ただ、すこしだけ陽葵のほうが積極的だったのは間違いない。
仮にそうなったとしても、受け入れるつもりだし、大好きだからこそ互いの着替えを見られても関係なかったのだが…。
陽葵が着替え終わると、俺はベッドに入って横になって少しボーッとしていた。
そして陽葵も隣のベッドに入ると寝ながら俺に話しかけた。
「わたしね、正直に話すと、あんな人達に狙われても少しだけ恐いだけよ。それはね、恭介さんと一緒にいると不安がなくなるからだわ。」
「ごめんね、ホントは明日からでも一緒に大学へ行って陽葵のことを守りたかった。でも、退院までは無理だから悔しいんだ。」
「いいのよ、無理をして骨がまた折れたら、わたし…泣いてしまうわ…」
陽葵の目を見ると、そう言った途端に悲しい顔をしていたから、右手を伸ばして陽葵の頭をなでた。

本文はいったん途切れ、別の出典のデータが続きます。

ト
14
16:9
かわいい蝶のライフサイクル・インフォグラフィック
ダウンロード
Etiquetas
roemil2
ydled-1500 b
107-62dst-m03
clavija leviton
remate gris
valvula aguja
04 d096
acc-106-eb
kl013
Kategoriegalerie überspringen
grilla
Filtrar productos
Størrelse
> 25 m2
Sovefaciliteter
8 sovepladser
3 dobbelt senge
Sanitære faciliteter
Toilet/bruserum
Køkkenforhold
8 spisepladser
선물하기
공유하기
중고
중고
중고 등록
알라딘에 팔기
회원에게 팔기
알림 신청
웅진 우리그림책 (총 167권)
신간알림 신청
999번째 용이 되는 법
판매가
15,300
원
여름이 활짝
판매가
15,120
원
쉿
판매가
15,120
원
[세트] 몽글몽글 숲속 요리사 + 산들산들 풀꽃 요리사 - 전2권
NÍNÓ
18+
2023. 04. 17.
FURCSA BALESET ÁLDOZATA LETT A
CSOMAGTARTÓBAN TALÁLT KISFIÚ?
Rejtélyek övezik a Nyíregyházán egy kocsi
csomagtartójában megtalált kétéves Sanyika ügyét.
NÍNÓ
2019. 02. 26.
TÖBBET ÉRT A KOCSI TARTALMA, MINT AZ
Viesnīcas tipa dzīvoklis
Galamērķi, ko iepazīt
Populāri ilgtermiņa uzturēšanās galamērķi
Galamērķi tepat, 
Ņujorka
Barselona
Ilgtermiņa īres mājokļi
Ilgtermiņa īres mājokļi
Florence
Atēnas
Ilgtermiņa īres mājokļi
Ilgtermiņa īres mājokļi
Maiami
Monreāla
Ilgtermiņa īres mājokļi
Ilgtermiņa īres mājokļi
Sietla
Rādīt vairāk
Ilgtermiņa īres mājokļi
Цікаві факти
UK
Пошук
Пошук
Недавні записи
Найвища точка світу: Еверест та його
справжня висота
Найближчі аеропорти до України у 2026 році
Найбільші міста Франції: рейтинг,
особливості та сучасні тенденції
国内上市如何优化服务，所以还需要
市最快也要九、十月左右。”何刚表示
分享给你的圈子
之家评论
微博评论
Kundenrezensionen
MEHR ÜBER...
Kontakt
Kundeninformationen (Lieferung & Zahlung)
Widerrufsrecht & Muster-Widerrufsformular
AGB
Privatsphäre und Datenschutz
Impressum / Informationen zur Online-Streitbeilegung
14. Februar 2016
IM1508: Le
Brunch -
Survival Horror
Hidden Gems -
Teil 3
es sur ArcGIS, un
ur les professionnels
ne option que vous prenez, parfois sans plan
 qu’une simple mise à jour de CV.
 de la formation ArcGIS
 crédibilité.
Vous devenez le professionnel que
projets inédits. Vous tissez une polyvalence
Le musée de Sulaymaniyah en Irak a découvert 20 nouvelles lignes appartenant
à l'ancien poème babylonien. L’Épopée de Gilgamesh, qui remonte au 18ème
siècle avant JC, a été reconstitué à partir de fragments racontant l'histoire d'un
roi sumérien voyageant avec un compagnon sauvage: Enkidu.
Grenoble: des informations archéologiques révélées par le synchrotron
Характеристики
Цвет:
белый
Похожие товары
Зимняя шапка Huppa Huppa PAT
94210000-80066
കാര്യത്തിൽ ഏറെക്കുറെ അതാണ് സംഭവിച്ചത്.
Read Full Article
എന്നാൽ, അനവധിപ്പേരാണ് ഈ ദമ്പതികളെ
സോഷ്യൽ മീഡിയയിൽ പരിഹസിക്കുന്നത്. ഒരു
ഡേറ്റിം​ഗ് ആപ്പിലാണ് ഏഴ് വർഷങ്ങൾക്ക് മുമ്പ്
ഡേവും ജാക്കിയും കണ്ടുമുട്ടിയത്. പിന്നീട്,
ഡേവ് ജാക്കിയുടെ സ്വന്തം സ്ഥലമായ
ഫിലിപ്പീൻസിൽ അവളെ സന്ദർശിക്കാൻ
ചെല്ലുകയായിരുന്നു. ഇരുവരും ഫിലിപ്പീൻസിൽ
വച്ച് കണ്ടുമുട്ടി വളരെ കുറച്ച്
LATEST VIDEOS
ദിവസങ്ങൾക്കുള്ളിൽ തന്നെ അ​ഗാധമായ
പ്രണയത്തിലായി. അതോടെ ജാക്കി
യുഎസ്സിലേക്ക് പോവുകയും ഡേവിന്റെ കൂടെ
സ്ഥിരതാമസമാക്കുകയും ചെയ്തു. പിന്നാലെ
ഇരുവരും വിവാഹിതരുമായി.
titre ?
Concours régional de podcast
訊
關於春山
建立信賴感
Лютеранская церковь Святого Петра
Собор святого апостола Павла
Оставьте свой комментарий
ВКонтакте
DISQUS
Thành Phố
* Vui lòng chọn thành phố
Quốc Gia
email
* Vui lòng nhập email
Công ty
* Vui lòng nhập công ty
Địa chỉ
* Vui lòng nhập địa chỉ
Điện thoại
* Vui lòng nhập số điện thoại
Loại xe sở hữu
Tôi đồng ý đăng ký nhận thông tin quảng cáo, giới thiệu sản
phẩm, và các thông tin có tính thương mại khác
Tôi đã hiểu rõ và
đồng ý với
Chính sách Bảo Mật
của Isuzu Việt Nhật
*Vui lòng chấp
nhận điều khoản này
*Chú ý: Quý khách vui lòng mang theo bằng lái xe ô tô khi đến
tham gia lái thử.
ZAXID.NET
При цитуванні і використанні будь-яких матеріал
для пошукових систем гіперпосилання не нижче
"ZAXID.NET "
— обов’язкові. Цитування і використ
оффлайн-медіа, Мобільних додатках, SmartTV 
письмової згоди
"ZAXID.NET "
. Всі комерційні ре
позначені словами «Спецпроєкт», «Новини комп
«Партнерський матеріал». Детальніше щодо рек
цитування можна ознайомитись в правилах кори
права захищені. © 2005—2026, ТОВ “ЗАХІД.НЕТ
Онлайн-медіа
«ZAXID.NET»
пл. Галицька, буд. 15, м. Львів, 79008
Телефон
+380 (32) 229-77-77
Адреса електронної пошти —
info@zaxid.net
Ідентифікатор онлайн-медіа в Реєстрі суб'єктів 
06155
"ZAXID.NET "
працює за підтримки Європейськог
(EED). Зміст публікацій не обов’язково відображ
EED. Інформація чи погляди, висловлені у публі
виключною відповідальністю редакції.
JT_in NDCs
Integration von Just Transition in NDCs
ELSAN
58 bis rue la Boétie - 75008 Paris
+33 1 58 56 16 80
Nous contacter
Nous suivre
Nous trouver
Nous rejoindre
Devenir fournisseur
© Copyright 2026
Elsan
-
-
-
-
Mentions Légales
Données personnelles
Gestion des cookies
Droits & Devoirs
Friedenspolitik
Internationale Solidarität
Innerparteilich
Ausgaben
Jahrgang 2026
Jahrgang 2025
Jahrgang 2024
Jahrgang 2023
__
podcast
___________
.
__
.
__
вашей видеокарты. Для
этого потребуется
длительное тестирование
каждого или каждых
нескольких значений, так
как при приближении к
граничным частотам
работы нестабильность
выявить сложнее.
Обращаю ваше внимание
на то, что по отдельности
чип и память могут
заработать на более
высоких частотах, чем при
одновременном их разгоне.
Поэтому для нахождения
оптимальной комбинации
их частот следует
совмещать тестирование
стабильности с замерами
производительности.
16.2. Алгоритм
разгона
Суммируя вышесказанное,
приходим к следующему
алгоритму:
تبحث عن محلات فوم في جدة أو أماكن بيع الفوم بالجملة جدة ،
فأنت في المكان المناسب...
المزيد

「俺は陽葵を絶対に守りたいんだ。だって、こんなに惚れてくれた可愛すぎる女の子だよ?。あんな訳の分からない連中に傷を与えてなるものか。」
陽葵は恭介の言葉がもの凄く嬉しかったから、抱きしめてしまいそうだったが、それを我慢した。
明日は大学があるし、この場で隣のベッドに入って恭介を抱きしめてしまったら、それこそ大変なことになってしまう…。
「恭介さん嬉しいわ…。」
陽葵は恭介にズッと頭をなでられながら、しばらく経つと目を閉じて眠りに就いた。
俺は眠った陽葵を見て独り言をつぶやいた。
「これから生涯をかけて陽葵を守らないといけない。こんな事でくじけていたら何もできないよ…」
可愛い陽葵の寝顔を見ながら決意を固くしていた。